The Housing Scene by Lew Sichelman

Tips for Sealing the Deal

Write a love letter about the house. Add favorable clauses to the contract. Forego any contingencies. These are often cited as tactics that can help you triumph in a bidding war. But there are other ways to seal the deal.

Admittedly, some of these maneuvers are long shots. But nothing ventured, nothing gained. So consider these steps:

-- Have your agent contact the seller’s agent to determine what points might help your offer rise to the top of the pile. The seller might want a quick close, for example, or maybe he’ll want to delay closing until his new place is ready. The idea is to find out what’s most important to the seller and give it to him.

-- In places where houses are selling fast, appraisals often lag behind the market, meaning there’s a good chance the valuation won’t be as high as your offer. So consider adding a stipulation that you’ll make up the difference if the appraisal falls short. That way, the seller knows that you won’t expect him to lower his selling price.

-- A good agent will insist on presenting her client’s offer to the seller in person. That way, she can plead your case and ask questions. She should then call you on the spot, work out any details, and not leave the property without a deal.

-- To impress upon the sellers that this is an urgent matter to you, require them to respond to your offer within a set time period: maybe 12 hours, but no longer than 24. If you get no answer, this clause says your offer becomes null and void. Calling for urgency shows your ability to move forward with the sale as quickly as the sellers want.

-- Cash is always king. A deal where there is no financing involved is far less likely to fall through than one in which the buyer needs a loan. So consider paying for the house out of your own pocket at settlement and then arranging for financing afterwards. Fannie Mae has a program for cash buyers who want to finance their purchases within six months after closing.

-- If you insist on a home inspection -- as you should -- offer a “due diligence” fee.
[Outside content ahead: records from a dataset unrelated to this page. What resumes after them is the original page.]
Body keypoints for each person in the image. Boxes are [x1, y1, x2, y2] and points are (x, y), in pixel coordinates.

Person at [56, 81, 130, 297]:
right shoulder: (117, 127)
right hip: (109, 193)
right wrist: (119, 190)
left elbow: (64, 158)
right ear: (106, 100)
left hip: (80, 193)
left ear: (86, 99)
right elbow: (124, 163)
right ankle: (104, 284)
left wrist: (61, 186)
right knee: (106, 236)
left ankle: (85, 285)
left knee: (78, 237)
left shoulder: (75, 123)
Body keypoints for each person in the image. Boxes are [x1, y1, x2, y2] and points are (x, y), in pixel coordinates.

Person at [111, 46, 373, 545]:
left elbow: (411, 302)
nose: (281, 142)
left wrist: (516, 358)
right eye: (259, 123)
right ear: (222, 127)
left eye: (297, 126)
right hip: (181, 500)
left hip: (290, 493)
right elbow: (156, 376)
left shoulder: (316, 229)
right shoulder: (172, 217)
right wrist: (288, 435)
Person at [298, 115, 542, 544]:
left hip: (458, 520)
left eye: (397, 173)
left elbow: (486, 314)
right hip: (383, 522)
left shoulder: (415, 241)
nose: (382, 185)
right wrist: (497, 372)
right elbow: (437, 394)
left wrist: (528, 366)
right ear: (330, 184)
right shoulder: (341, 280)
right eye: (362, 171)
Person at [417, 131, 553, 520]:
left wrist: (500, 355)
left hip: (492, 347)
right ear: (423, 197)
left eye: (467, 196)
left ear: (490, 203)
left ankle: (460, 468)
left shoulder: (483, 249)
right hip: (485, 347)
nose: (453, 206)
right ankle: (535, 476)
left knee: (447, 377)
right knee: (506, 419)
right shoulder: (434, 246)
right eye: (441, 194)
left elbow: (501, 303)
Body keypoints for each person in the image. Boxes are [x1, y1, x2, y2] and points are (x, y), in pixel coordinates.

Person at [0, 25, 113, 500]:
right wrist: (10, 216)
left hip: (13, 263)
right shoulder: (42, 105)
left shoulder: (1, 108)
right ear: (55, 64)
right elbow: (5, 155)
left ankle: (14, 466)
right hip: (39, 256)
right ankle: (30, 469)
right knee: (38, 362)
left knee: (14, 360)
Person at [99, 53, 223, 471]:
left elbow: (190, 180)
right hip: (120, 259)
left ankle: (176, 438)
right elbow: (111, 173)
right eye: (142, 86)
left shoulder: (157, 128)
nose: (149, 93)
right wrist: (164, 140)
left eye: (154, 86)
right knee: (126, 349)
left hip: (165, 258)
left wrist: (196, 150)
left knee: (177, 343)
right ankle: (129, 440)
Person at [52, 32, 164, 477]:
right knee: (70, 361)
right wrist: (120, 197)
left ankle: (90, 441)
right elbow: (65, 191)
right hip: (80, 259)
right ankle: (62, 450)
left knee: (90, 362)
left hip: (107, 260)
This is essentially a fee paid to the seller to reserve the right to have the house examined for major defects. If you decide not to proceed after the inspection, you forfeit the fee; if you close, it’s credited to your side of the ledger.

-- An independent home inspection keeps you from essentially buying a pig in a poke. But if you are desperate, you can make the inspection for informational purposes only. That way, you’ll know what you are getting into -- the house needs a new roof, for example, or the air conditioning is on its last legs -- and the seller knows you won’t demand fixes for those problems.
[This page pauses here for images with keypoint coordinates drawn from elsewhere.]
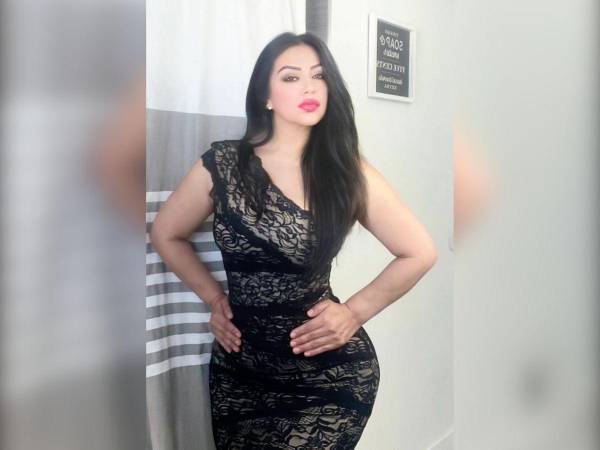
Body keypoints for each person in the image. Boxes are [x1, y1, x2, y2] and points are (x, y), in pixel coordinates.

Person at [150, 32, 437, 450]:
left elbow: (419, 252)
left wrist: (354, 312)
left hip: (326, 376)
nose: (309, 87)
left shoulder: (347, 171)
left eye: (319, 76)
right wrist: (213, 299)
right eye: (290, 77)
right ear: (265, 96)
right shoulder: (224, 164)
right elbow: (166, 233)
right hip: (240, 371)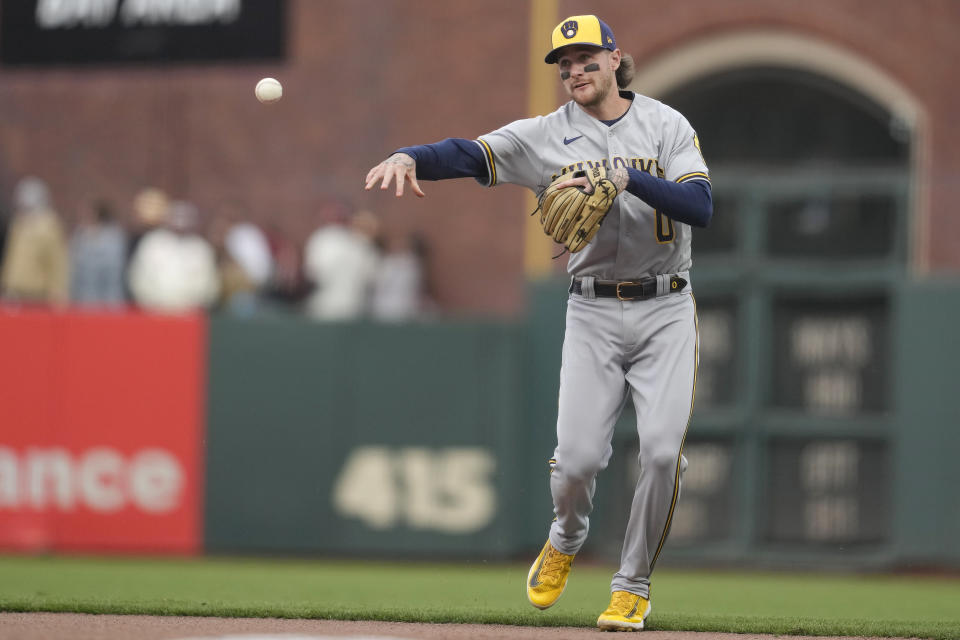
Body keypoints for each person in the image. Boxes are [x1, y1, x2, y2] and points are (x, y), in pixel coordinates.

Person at [364, 14, 712, 631]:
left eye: (585, 58)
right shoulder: (545, 136)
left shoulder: (665, 124)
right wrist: (409, 155)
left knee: (661, 455)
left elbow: (701, 206)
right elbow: (469, 155)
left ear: (614, 58)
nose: (574, 70)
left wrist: (629, 176)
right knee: (577, 460)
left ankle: (631, 585)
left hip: (665, 307)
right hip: (592, 310)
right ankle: (566, 536)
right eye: (564, 63)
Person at [126, 199, 220, 313]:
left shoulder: (201, 248)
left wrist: (193, 304)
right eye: (177, 216)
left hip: (190, 314)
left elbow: (208, 285)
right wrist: (152, 304)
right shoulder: (151, 243)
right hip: (154, 313)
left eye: (185, 217)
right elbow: (138, 278)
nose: (181, 221)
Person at [0, 176, 69, 307]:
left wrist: (58, 289)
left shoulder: (49, 225)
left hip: (37, 293)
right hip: (14, 291)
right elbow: (11, 255)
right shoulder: (18, 224)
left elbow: (57, 259)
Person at [69, 199, 128, 307]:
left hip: (107, 300)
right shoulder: (81, 236)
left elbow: (113, 272)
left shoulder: (113, 237)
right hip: (83, 299)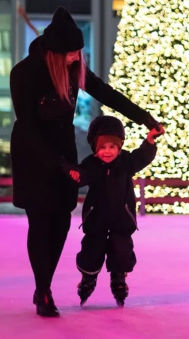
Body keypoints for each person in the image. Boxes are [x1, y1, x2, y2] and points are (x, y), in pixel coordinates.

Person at [10, 6, 163, 317]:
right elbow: (28, 128)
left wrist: (144, 118)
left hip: (64, 151)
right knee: (41, 222)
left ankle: (45, 286)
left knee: (63, 222)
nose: (76, 58)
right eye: (71, 53)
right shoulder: (24, 73)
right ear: (55, 52)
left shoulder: (72, 67)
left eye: (78, 52)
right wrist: (59, 165)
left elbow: (107, 93)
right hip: (33, 155)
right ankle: (43, 291)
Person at [68, 116, 162, 307]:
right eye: (102, 147)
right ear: (95, 148)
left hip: (121, 218)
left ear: (119, 147)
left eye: (112, 147)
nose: (107, 152)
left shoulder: (126, 161)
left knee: (121, 249)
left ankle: (119, 278)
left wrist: (150, 140)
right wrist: (75, 174)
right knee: (92, 248)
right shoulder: (92, 163)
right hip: (96, 219)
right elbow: (82, 175)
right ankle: (88, 278)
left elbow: (142, 156)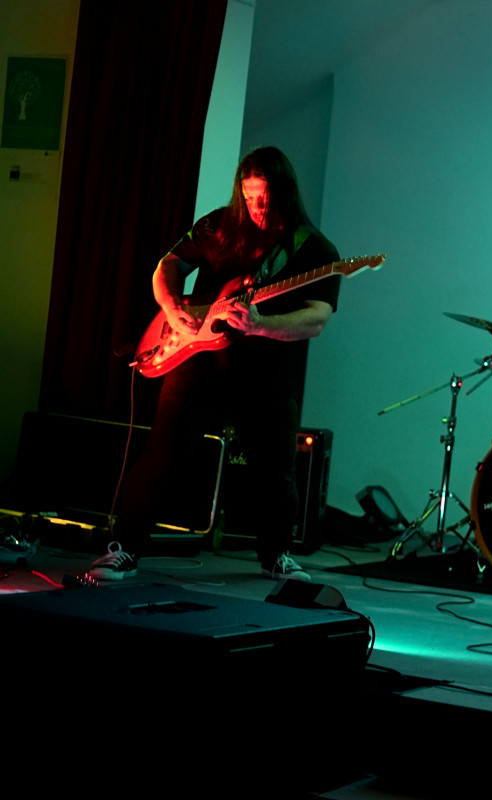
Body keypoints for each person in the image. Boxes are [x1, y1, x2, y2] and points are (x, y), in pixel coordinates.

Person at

-- Offer to pay some, or even all, of the seller’s closing costs. Pay for the appraisal, for example, or the homeowners’ association’s transfer charges. If you offer to take some or all of the settlement fees off their shoulders, it might seal the deal.

-- Attach an estimated HUD-1 closing cost statement so the sellers can see what their net will be if they accept your offer. Most sellers tend to expect to see a higher figure on the bottom line; if you show them what’s being paid and how the money is being allocated, there shouldn’t be any surprises.

-- Have your agent research the seller’s agent to ascertain if they have a friend or colleague in common. If so, perhaps that friend can reach out to the seller’s agent and vouch that your agent is a professional who’s easy to work with.

-- Submit a clean, understandable offer with all the blanks filled in. All of them. If something is missing, or if the seller doesn’t know what you mean by “leave some of the furniture,” your offer will go right to the bottom of the pile. This is your agent’s job, but you should double-check.

-- Your agent should cover your offer with a one-page letter spelling out, one by one, the salient points of your bid. That way, the seller won’t have to scroll through all 18 pages of your contract looking for all the key points.

-- If you really, really like the place, don’t give up, even if your offer is not the winning bid. Ask that your offer be accepted as a backup. That way, if the winning offer should fall through -- it happens more than you’d think -- instead of going back on the market, the property falls to you. No guarantee, but it sometimes works.

-- Another long-shot tactic: If you are having no luck at winning the bidding wars, ask your agent to research expired listings: houses that haven’t sold and have been taken off the market. If he finds one that fits your requirements, and you like it, he can approach the owner to see if she is still interested in selling. If so, maybe you can strike a deal without having to compete with other wannabe buyers.